## TASK BRIEF
Every line below that carries the word "Saimaa" needs to be copied.

## DATA SECTION
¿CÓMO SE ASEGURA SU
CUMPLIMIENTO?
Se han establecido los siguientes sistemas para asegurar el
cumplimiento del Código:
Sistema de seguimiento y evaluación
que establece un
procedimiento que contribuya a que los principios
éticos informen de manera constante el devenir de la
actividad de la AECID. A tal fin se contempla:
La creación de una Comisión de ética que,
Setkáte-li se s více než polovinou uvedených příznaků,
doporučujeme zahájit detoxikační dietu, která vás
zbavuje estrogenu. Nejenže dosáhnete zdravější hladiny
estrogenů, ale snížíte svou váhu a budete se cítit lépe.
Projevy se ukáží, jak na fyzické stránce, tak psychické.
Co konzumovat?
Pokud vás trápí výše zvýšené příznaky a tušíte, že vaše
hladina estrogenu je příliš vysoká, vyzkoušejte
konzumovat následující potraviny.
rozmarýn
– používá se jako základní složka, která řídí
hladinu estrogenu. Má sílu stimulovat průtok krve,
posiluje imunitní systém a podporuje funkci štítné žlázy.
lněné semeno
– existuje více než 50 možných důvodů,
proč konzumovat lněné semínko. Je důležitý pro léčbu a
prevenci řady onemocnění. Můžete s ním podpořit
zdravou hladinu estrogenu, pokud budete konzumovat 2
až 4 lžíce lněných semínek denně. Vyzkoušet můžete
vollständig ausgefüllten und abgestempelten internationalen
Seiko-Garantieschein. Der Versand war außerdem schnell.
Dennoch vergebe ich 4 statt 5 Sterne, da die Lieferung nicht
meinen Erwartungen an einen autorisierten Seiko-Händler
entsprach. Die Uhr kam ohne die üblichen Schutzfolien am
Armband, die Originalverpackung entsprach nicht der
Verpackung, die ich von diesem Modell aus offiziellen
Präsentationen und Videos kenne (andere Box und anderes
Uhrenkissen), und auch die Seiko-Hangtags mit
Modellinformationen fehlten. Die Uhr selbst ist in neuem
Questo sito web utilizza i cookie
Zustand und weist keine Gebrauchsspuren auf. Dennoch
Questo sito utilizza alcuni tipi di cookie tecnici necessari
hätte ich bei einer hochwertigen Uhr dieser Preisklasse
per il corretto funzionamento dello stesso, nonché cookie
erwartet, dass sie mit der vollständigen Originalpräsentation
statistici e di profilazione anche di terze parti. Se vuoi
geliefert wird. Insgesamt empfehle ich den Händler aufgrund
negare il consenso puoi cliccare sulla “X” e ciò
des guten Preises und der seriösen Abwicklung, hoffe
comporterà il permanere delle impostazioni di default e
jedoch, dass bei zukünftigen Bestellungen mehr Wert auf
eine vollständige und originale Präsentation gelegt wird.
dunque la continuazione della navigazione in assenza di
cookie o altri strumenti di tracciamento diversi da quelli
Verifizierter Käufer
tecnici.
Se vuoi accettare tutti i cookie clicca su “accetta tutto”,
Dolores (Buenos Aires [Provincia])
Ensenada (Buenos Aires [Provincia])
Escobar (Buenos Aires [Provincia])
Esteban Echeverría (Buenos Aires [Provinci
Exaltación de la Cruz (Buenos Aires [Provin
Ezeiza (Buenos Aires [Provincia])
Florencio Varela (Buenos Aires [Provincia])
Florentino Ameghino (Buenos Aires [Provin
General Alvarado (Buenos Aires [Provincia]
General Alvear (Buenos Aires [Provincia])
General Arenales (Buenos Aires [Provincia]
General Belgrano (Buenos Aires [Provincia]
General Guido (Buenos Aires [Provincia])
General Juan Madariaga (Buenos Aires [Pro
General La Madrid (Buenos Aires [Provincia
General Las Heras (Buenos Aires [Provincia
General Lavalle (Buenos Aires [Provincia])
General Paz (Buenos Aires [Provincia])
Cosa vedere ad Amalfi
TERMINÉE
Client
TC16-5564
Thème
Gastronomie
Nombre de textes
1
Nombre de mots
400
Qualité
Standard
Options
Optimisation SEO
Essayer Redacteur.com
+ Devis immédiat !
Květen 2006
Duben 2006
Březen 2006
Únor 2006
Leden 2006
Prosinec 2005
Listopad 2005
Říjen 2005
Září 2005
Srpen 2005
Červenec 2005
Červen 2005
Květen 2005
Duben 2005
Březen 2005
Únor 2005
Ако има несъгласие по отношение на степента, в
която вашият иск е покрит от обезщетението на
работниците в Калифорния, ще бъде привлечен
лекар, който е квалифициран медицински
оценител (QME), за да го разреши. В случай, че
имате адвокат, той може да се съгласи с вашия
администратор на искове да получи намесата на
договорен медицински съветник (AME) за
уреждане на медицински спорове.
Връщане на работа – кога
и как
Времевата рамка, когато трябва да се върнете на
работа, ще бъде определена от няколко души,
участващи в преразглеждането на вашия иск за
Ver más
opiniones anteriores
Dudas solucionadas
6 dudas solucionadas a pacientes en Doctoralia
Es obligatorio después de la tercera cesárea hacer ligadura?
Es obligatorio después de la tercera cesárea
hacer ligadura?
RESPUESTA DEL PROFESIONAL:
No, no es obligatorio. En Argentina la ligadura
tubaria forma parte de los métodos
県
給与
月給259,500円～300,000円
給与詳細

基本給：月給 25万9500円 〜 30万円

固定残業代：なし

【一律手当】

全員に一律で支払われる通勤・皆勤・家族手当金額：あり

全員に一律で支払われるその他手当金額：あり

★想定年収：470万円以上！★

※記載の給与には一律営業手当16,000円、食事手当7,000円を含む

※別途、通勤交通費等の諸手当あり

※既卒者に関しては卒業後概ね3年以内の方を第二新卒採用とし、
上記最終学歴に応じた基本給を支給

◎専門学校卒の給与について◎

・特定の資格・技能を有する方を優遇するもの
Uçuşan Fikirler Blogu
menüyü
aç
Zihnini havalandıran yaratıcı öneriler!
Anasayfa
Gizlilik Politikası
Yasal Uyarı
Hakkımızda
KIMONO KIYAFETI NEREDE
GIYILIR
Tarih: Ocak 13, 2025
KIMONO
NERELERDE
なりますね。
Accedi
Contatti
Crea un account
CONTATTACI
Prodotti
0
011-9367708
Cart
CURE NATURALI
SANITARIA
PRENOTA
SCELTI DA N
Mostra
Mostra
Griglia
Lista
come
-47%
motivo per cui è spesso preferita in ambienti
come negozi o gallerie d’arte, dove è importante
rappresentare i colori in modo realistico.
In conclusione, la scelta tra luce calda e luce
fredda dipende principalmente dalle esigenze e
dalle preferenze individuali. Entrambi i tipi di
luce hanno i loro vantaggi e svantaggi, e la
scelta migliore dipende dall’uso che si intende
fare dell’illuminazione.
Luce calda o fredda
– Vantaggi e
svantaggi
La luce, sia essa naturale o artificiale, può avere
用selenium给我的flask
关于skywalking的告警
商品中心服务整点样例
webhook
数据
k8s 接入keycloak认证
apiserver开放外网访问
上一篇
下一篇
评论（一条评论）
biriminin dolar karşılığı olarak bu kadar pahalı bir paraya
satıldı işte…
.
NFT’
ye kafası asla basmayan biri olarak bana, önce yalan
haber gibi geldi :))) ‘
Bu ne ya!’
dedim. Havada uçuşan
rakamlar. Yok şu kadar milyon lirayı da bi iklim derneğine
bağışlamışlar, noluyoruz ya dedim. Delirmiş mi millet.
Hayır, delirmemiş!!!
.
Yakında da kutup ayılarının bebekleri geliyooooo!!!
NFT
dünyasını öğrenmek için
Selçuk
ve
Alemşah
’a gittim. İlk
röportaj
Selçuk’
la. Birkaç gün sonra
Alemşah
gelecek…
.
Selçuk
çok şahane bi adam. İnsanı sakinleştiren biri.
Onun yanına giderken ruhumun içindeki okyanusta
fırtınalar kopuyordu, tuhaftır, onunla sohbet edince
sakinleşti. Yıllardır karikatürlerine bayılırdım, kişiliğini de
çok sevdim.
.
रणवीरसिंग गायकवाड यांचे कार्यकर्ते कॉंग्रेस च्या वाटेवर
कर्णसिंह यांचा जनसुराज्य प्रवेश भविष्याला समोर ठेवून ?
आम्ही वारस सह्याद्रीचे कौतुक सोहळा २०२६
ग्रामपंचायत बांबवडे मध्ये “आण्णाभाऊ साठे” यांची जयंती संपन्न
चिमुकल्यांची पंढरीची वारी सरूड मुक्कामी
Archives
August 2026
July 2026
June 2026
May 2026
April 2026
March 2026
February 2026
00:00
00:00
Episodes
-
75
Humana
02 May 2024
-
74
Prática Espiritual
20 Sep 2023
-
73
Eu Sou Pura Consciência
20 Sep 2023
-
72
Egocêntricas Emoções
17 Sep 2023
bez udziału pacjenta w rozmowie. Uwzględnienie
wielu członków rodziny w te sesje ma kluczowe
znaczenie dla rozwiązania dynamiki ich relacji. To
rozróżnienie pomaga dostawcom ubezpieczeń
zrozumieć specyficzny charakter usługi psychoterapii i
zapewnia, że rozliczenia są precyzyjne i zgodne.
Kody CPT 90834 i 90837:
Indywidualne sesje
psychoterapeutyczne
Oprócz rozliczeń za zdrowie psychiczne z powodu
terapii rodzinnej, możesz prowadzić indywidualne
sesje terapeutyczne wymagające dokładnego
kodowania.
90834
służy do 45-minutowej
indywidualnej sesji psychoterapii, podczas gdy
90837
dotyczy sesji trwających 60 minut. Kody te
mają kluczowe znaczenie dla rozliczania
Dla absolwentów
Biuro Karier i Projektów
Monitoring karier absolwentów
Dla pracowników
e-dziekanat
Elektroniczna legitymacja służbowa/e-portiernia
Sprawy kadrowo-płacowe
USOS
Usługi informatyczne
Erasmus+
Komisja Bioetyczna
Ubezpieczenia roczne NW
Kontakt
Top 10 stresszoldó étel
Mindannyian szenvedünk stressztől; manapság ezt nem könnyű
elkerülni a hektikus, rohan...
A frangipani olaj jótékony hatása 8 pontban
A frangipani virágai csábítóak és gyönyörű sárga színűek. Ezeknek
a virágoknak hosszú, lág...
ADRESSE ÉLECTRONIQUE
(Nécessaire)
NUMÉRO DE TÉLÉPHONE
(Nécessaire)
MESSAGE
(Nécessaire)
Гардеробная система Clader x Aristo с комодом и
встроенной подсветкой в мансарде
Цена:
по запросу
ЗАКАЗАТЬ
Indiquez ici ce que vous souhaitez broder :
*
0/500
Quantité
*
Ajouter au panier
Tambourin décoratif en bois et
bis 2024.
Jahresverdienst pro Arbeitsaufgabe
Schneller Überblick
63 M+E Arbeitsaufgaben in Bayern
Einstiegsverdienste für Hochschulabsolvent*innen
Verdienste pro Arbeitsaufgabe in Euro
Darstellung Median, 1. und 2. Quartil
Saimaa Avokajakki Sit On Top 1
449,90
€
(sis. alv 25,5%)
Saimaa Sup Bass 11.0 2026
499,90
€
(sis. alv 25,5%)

## YOUR SOLUTION
Saimaa Avokajakki Sit On Top 1
Saimaa Sup Bass 11.0 2026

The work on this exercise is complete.